La librera probó a cerrar el tema formulando una tímida defensa de la diversidad en el mundo civilizado pero sólo consiguió alimentar una cólera de resentimiento añejo, de odio personal cocinado a fuego lento durante años. Cuando escuché comparar a los homosexuales con delincuentes supe que la paz de mi mañana de otoño se iba al traste. No quedaba otra.

Yo no fui sutil, no eran mis clientas, sí mis convecinas pero a esas alturas no me importaba que en adelante me negasen el saludo. Me identifiqué como profesora y les expliqué que el Día del Orgullo dejaría de figurar en los calendarios cuando no existiera ese rechazo atávico, contrario a los valores universales, que ellas mostraban hacia personas con el mismo derecho a la felicidad y a ser ellas mismas que las demás. Fue echar agua en aceite hirviendo.

Es difícil y casi innecesario resumir aquí la cascada de lugares comunes en los que ambas entraron a dúo: la educación disoluta, las chicas echadas a perder buscándose líos con hombres en las fiestas, los chicos incitados a ser gais? Articular respuestas a estas andanadas que vienen del milenario pozo de miedos y odios es absolutamente agotador, inútil y frustrante; suele dejarme una secuela emocional de días.

Más aún cuando miraba a la muchacha, hija y nieta de aquellas dos mujeres furibundas que, sin embargo, guardaba un mutismo que yo quise interpretar como contrariedad contenida por respeto a su familia.
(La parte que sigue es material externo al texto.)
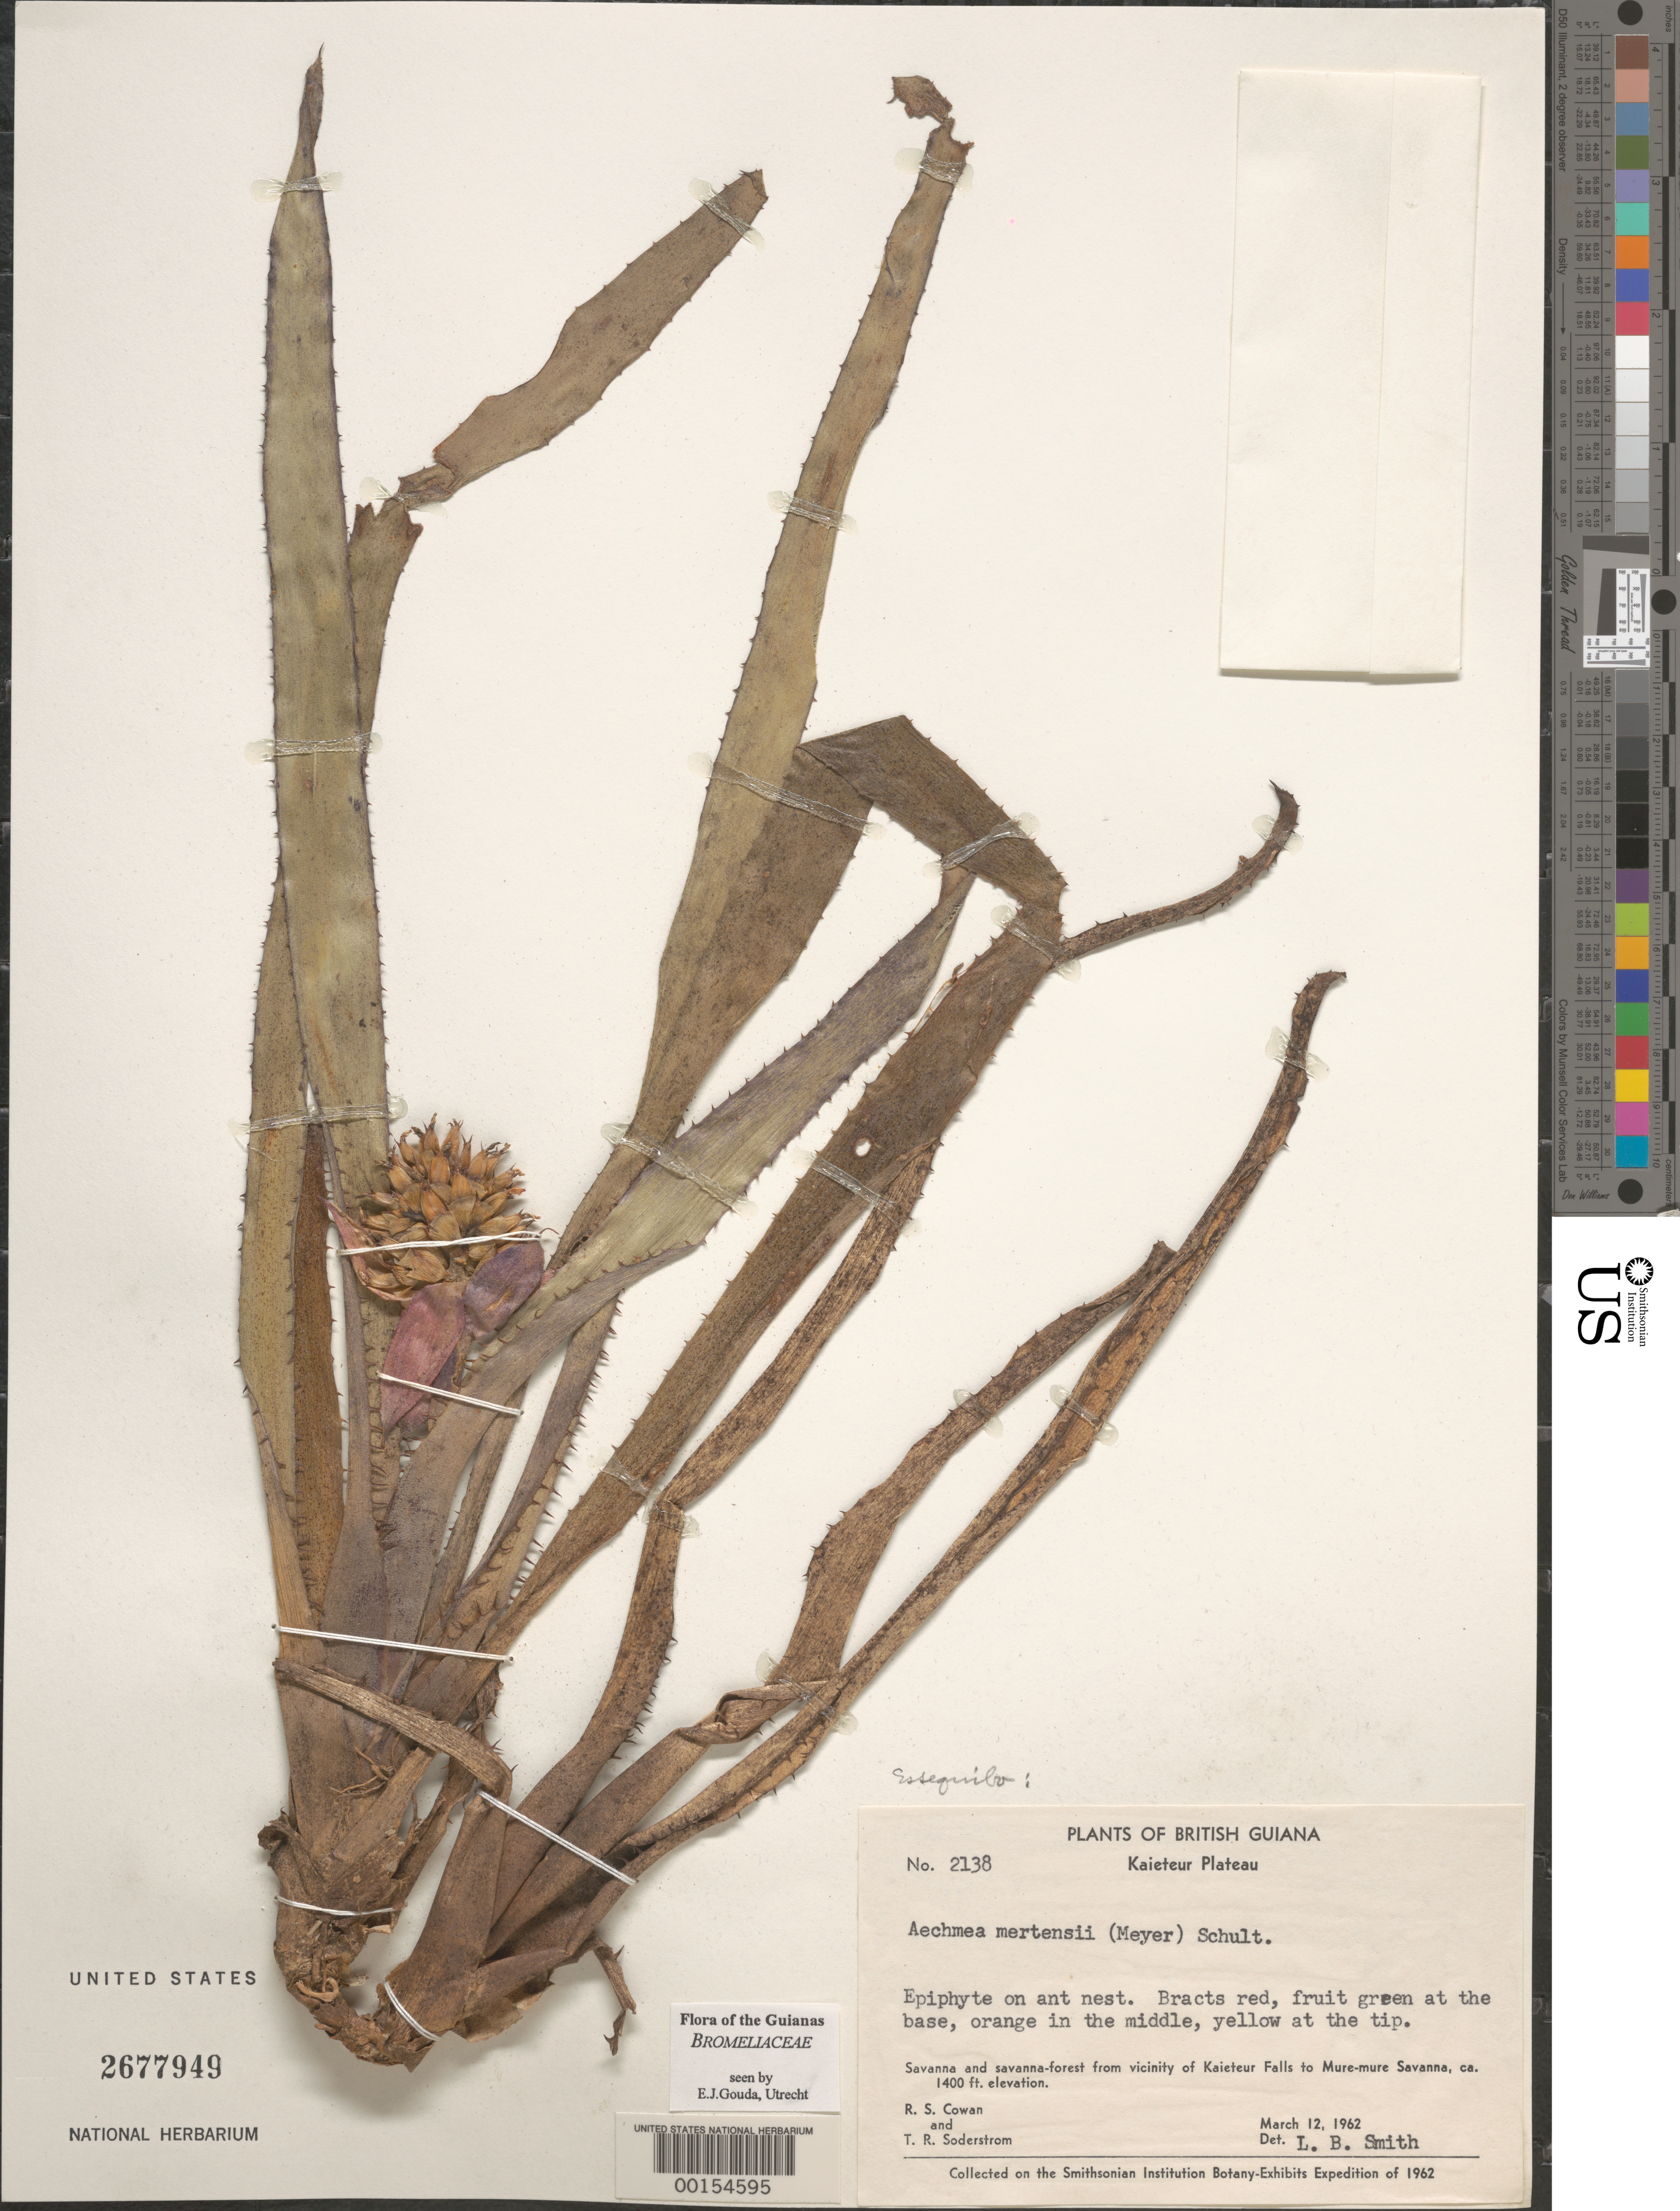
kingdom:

También quise imaginar a aquellas mujeres en actitud amorosa y protectora con la niña y luego a ella, ya mayor, sintiéndose querida pero sabiendo sacudirse por fin aquella mentalidad opresora, castradora, yerma. En definitiva, cortando en su generación la cadena de la abominación del otro.

Mientras fabulaba una salida a la muchacha y a mi frustración, me escuché decir: si sacan a Franco del Valle de los Caídos pueden instalarlo en su sofá, estará como en casa. Me sentí aliviada y avergonzada a partes iguales, lo confieso. No es precisamente un cierre de altura intelectual sino ese callejón sin salida razonada al que llevan estas escaladas. Las mujeres optaron por irse, coléricas, mascullando fobias y sin una agenda decente que meter en la mochila a su niña. A día de hoy no sé si mi mención al dictador les halagó u ofendió.

Semanas después de aquella asociación mía de ideas veo que sin haber descaudillado el Valle de los Caídos, el tirano ha emergido en plazas, hogares, pensares y decires. En Asturias ya hay quien se ofrece a acoger sus restos, no porque no tengan familia propia que les dé dignidad privada sino, en el fondo, por el movimiento desatado de reivindicación de su figura. Cuidado, no es un reducto de nostálgicos, es el odio buscando resquicios para rearmarse.